----- TEXTE SOURCE
Je suis tombé aujourd'hui sur cet article du Monde daté du 27 septembre dernier qui cite une phrase de Lorenzetti concernant l'Arena, phrase que j'ai mis en gras et en bleu marine (à priori le projet semble se décanter)
Le Racing Métro en classe affaires
LE MONDE SPORT ET FORME | 27.09.2013 Ã 10h28 |
C'est devenu évident au moment d'enfiler la surchaussure de luxe, version clinique privée, rendue obligatoire pour pénétrer dans le vestiaire des joueurs pro, sorte d'ersatz de bloc chirurgical. Là , au Plessis-Robinson, en banlieue parisienne, on s'est définitivement convaincu d'entrer de plain-pied, et un peu frissonnant quand même, dans un club de science-fiction à la Tricatel, numéro de série robotisé : RM92. Pour Racing Métro 92, actuel 5e du Top 14 mais appelé à régner sur le système ovale du rugby européen.
Il y a un an, avant la téléportation, le RM92 recevait "à l'ancienne" dans son centre d'entraînement bidouillé de la Croix-de-Berny, à Antony (Hauts-de-Seine). Guère éloigné géographiquement mais remisé désormais dans une galaxie lointaine, très lointaine : l'ancienne buvette fleurait bon le resto routier, et l'espace de vie des joueurs était encastré entre deux Algeco. La mutation génétique est sidérante : le nouveau camp de base se visite comme une expo futuriste.
Les salles de muscu sont high-tech, les terrains d'entraînement multiples et synthétiques, la salle de vie est un loft suprême. Il y a aussi un lycée intégré pour les jeunes pousses du centre de formation. Rassemblée en un même lieu, une petite cité de la performance unique en son genre. Même le déjeuner chiquissime - servi dans le restaurant du club au ras de la pelouse du stade d'entraînement à des "costumes cravatés", comme autant de partenaires du club -, paraît un brin déconnecté de la réalité cassoulet-haricots du rugby des familles. Mais il va falloir s'y habituer. "C'est l'heure du Racing", nous rabâche-t-on depuis le début de la saison. Il est déjà le club le plus médiatisé de ce début de championnat malgré un certain retard à l'allumage. "On ne joue pas encore comme on devrait jouer mais ça vient doucement", admet Luc Ducalcon, pilier international.
----------
----- DONNÉES EXTRAITES
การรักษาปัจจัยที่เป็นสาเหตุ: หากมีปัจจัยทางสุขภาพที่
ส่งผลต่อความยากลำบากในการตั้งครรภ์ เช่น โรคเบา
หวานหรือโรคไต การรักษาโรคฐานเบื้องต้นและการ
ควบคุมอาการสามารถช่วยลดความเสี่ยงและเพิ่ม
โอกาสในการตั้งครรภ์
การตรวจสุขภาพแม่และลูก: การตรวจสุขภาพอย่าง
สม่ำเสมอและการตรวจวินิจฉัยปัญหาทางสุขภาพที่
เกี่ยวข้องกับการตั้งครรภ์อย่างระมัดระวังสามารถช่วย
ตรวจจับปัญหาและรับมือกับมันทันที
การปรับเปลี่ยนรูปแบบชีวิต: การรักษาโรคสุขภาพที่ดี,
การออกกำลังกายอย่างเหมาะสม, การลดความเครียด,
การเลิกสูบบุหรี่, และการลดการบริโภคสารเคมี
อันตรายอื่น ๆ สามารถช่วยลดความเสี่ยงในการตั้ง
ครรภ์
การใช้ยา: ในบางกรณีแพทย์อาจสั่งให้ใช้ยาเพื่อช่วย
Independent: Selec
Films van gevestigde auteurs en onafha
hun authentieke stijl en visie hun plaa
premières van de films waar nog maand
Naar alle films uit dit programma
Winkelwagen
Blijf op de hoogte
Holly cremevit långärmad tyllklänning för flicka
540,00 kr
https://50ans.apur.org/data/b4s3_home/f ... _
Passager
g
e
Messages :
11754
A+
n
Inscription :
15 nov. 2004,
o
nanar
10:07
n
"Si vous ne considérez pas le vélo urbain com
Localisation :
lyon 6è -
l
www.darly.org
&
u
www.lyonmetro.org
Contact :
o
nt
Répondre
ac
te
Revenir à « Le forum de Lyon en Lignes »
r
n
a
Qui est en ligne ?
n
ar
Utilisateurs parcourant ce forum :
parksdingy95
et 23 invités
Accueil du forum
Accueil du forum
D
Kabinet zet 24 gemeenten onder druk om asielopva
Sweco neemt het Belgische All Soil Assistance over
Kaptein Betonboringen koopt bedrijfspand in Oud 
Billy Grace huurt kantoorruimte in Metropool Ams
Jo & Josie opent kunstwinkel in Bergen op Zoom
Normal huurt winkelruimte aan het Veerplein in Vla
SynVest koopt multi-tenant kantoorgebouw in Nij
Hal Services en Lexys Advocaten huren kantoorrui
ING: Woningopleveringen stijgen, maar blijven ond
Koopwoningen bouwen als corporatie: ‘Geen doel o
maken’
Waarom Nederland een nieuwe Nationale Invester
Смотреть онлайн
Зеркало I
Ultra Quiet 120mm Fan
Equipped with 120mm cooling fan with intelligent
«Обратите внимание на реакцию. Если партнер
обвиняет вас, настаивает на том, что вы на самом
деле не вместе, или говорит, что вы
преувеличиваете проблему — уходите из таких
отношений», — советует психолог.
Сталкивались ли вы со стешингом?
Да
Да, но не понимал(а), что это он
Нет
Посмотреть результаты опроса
----------
LISTE DES TÂCHES:
[A] Répondez à ces questions sur le texte consacré au Racing Métro :
(i) Où se trouve le nouveau centre d'entraînement du club ?
(ii) Où était installé l'ancien centre d'entraînement ?
(iii) Quel poste occupe Luc Ducalcon ?
[B] D'après le texte consacré au Racing Métro, pourquoi l'ancien centre d'entraînement semble-t-il relégué « dans une galaxie lointaine » alors qu'il est proche géographiquement ?

RÉPONSES ATTENDUES:
[A]
(i) Au Plessis-Robinson, en banlieue parisienne.
(ii) À la Croix-de-Berny, à Antony (Hauts-de-Seine).
(iii) Il est pilier international.

[B] Son ancienne buvette rappelait un restaurant routier, et l'espace de vie des joueurs était coincé entre deux Algeco. Le nouveau camp de base se visite au contraire comme une exposition futuriste.